__所附文章__
┄┄┄┄┄┄┄┄┄┄

Sentry 告警配置 #

什么是告警? #

告警是 Sentry 的核心功能之一,帮助团队在问题发生时第一时间收到通知。

text
┌─────────────────────────────────────────────────────────────┐
│                    告警的价值                                │
├─────────────────────────────────────────────────────────────┤
│                                                             │
│  1. 快速响应                                                │
│     - 问题发生立即通知                                      │
│     - 减少问题发现时间                                      │
│                                                             │
│  2. 减少噪音                                                │
│     - 智能聚合相同问题                                      │
│     - 可配置告警频率                                        │
│                                                             │
│  3. 多渠道通知                                              │
│     - 邮件                                                  │
│     - Slack                                                 │
│     - PagerDuty                                             │
│     - 自定义 Webhook                                        │
│                                                             │
│  4. 分级告警                                                │
│     - 不同级别不同处理                                      │
│     - 按需升级                                              │
│                                                             │
└─────────────────────────────────────────────────────────────┘

告警规则 #

规则类型 #

text
┌─────────────────────────────────────────────────────────────┐
│                    告警规则类型                              │
├─────────────────────────────────────────────────────────────┤
│                                                             │
│  1. Issue 告警                                              │
│     - 新问题出现                                            │
│     - 问题频率增加                                          │
│     - 问题状态变化                                          │
│                                                             │
│  2. 错误频率告警                                            │
│     - 错误数量超过阈值                                      │
│     - 错误率上升                                            │
│                                                             │
│  3. 性能告警                                                │
│     - 响应时间过长                                          │
│     - Crash Free Rate 下降                                  │
│                                                             │
│  4. Release 告警                                            │
│     - 新版本问题                                            │
│     - 部署失败                                              │
│                                                             │
└─────────────────────────────────────────────────────────────┘

创建告警规则 #

在 Sentry 控制台:

  1. 进入 SettingsProjects → 选择项目 → Alerts
  2. 点击 New Alert Rule
  3. 选择规则类型
  4. 配置条件和动作

Issue 告警规则 #

yaml
# Issue 告警规则示例
name: "High Priority Issues"

┄┄┄┄┄┄┄┄┄┄

__所给数据__

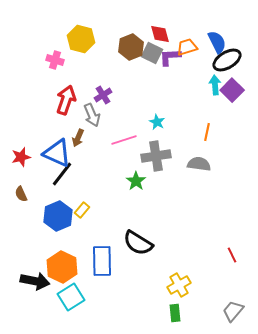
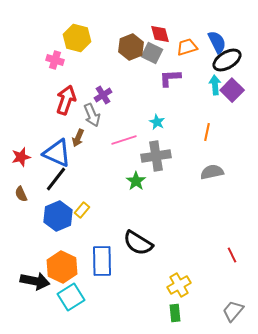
yellow hexagon: moved 4 px left, 1 px up
purple L-shape: moved 21 px down
gray semicircle: moved 13 px right, 8 px down; rotated 20 degrees counterclockwise
black line: moved 6 px left, 5 px down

┄┄┄┄┄┄┄┄┄┄

__练习题__
1. 根据上文的 Sentry 告警配置一文,判断下列说法是否与文章相符,逐条回答"是"或"否",并原样引用起决定作用的文字:
(a) "部署失败"属于性能告警。
(b) 多渠道通知的方式中包括 Slack。
(c) 创建告警规则时,点击 New Alert Rule 后的下一步是选择规则类型。
2. 在 Sentry 告警配置一文中,告警价值里的"减少噪音"包含哪两项?

__参考答案__
1.
(a) 否。"部署失败"列在"4. Release 告警"之下;性能告警下列的是"响应时间过长"和"Crash Free Rate 下降"。
(b) 是。"3. 多渠道通知"之下列有"Slack"。
(c) 是。步骤为"2. 点击 New Alert Rule"和"3. 选择规则类型"。

2. 智能聚合相同问题和可配置告警频率。